Source data

┄┄┄┄┄┄

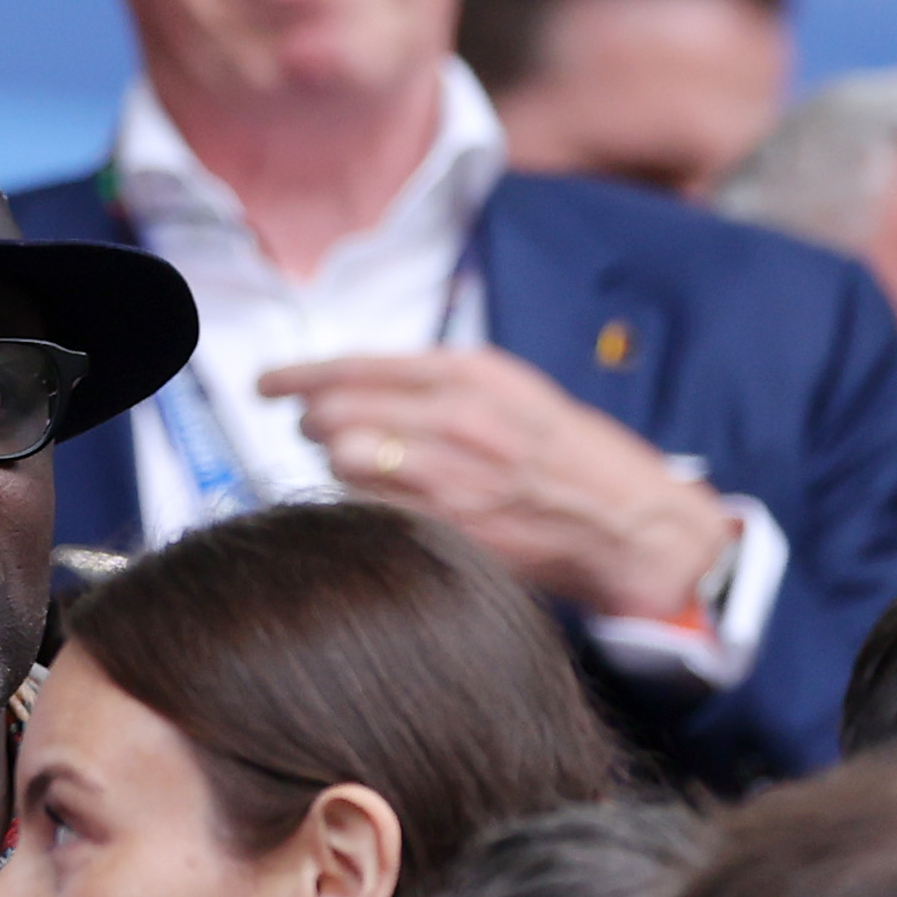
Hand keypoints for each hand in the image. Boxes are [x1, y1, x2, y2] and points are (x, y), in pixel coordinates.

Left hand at [263, 347, 735, 619]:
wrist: (630, 521)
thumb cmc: (567, 451)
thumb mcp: (508, 386)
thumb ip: (432, 379)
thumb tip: (352, 382)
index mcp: (467, 375)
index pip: (351, 367)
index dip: (296, 376)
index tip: (266, 383)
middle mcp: (453, 422)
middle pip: (332, 416)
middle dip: (313, 421)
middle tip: (317, 427)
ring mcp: (449, 480)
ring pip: (342, 465)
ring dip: (336, 464)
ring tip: (358, 463)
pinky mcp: (448, 530)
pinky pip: (369, 511)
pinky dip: (361, 504)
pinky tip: (384, 499)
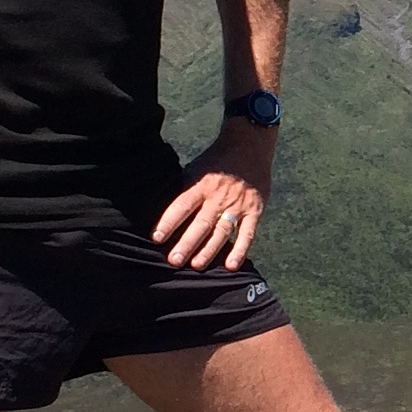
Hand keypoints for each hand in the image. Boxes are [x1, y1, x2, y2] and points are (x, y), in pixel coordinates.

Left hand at [154, 122, 274, 269]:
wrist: (250, 145)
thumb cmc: (217, 160)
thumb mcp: (196, 169)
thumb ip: (186, 189)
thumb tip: (164, 210)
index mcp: (202, 185)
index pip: (182, 206)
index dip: (168, 222)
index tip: (156, 238)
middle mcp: (219, 197)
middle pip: (201, 224)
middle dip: (187, 243)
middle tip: (174, 261)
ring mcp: (238, 205)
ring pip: (222, 232)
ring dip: (209, 250)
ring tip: (196, 265)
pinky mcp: (255, 210)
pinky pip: (248, 233)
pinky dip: (240, 250)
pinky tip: (230, 266)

┄┄┄┄┄┄

Leave the pictures out and repeat exactly the lines from the beginning of the records to the line bearing "index tip: (156, 238)", both ends counted.

Solution to this exercise:
Hand keypoints for each hand in the image. Boxes are [x1, y1, x2, y2] and points are (x, y), in pixel coordinates.

Left hand at [263, 347, 735, 619]:
wrist: (630, 521)
thumb cmc: (567, 451)
thumb mcp: (508, 386)
thumb ip: (432, 379)
thumb tip: (352, 382)
index mcp: (467, 375)
index pip: (351, 367)
index dip: (296, 376)
index tip: (266, 383)
middle mcp: (453, 422)
middle pip: (332, 416)
middle dip: (313, 421)
middle tip: (317, 427)
ring mcp: (449, 480)
ring pip: (342, 465)
ring dip: (336, 464)
ring tip: (358, 463)
pinky mcp: (448, 530)
pinky pip: (369, 511)
pinky dip: (361, 504)
pinky tip: (384, 499)
Hand keypoints for each hand in the image. Boxes are [x1, y1, x2, y2] and points are (x, y), in pixel coordinates.

Left hand at [154, 122, 274, 269]:
wrist: (250, 145)
thumb cmc: (217, 160)
thumb mcp: (196, 169)
thumb ip: (186, 189)
thumb tip: (164, 210)
index mcp: (202, 185)
index pip: (182, 206)
index dip: (168, 222)
index tip: (156, 238)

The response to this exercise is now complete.